DOW – Senses: Project Sense

Sense is a concept design by CD&I Associates created back in 2009. It aims to provide users with a more immersive experience while online shopping, watching movies or playing games, amongst other screen-using activities. Sense aims to provide haptic, thermal and olfactory sensations in addition the the visual and auditory outputs of the common screen.


It would extend the virtual world even more and would expand boundaries between the real and virtual worlds. Users can be engaged more through giving feedback to more senses.


There would be a limit to the variety of sensations that the device would be able to reproduce, and it is unclear whether it would be effective or useful at all.


This would be very interesting if developed for virtual or augmented reality. There is much to explore on the possibilities of creating a very real virtual world. However, the interface must be developed to be more than just a screen/tablet interface. How do we replicate sensations and movements?

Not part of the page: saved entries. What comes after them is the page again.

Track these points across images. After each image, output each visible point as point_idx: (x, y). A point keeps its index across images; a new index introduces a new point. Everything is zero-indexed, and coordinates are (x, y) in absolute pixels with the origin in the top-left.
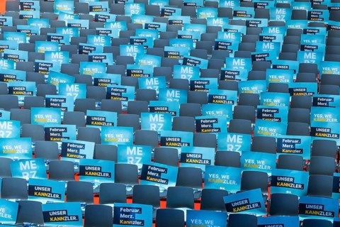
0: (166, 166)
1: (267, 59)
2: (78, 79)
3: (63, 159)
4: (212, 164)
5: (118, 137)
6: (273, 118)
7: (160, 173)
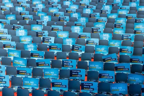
0: (81, 46)
1: (118, 5)
2: (48, 14)
3: (43, 43)
4: (98, 44)
5: (63, 35)
6: (120, 27)
7: (79, 48)
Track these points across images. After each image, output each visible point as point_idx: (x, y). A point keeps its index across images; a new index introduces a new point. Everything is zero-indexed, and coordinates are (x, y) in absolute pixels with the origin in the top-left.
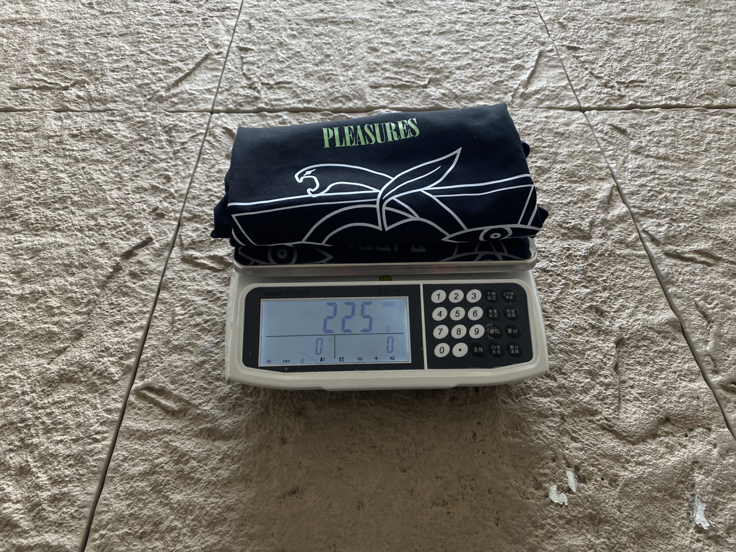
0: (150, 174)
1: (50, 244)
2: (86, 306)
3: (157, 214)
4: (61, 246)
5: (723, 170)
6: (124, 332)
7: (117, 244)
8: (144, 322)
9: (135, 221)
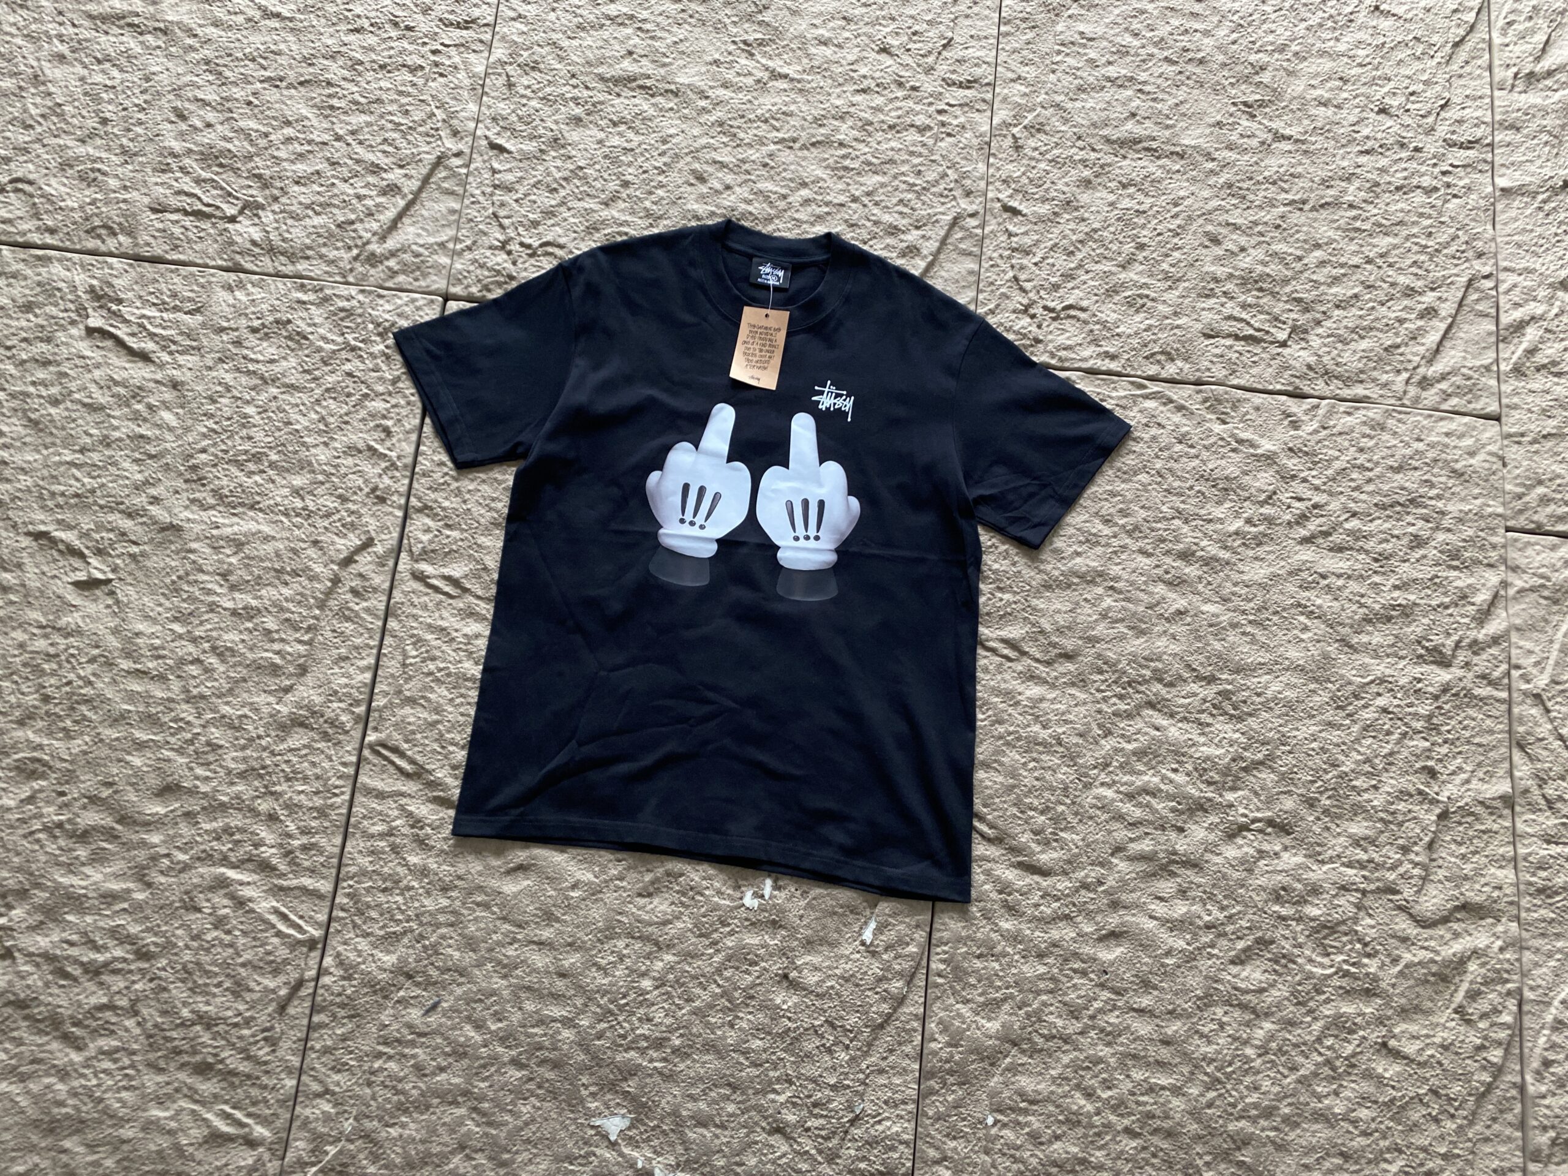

While on the topic of senses, I came across this book called Designing Across Senses by John Alderman and Christine W. Park, whose first chapter is available on Safari.

The senses are the (only) ways that we have of experiencing the world. Understanding how they work is key to designing new interfaces. They can also be extended by technology, with sensors that can go places, stay alert, and perceive things that we can’t. These design methodologies expand upon existing practices and introduce some new ones. Both the human capacity and device capability for multimodal combinations and activities is near limitless.

It opened my eyes to the fact that we experience the world through our senses. The information received from our senses is then processed and meaning is extracted from it to take action and make decisions. Every experience is multimodal: understood/processed through a combination of different senses.


Devices also have modes. They are usually created based on specific types of physical information. Other than visual interfaces, speech, touch, olfactory, haptic and gestural interfaces are now very commonly found in many devices.

Many different kinds of human behaviour can now be used as input and be processed into various kinds of outputs.

Much of interaction design relies on how each sense works individually and on abilities that emerge from how we integrate them together. Mapping sensory modalities to interface modes correctly can mean the difference between a cohesive experience and a disjointed one.

After reading this chapter, I realised how in design, it is important to revolve around the human senses as it is what we experience the world through, and that by engaging different senses in different ways, there is much we can do to explore the human-device interaction, or even human-human interaction through devices.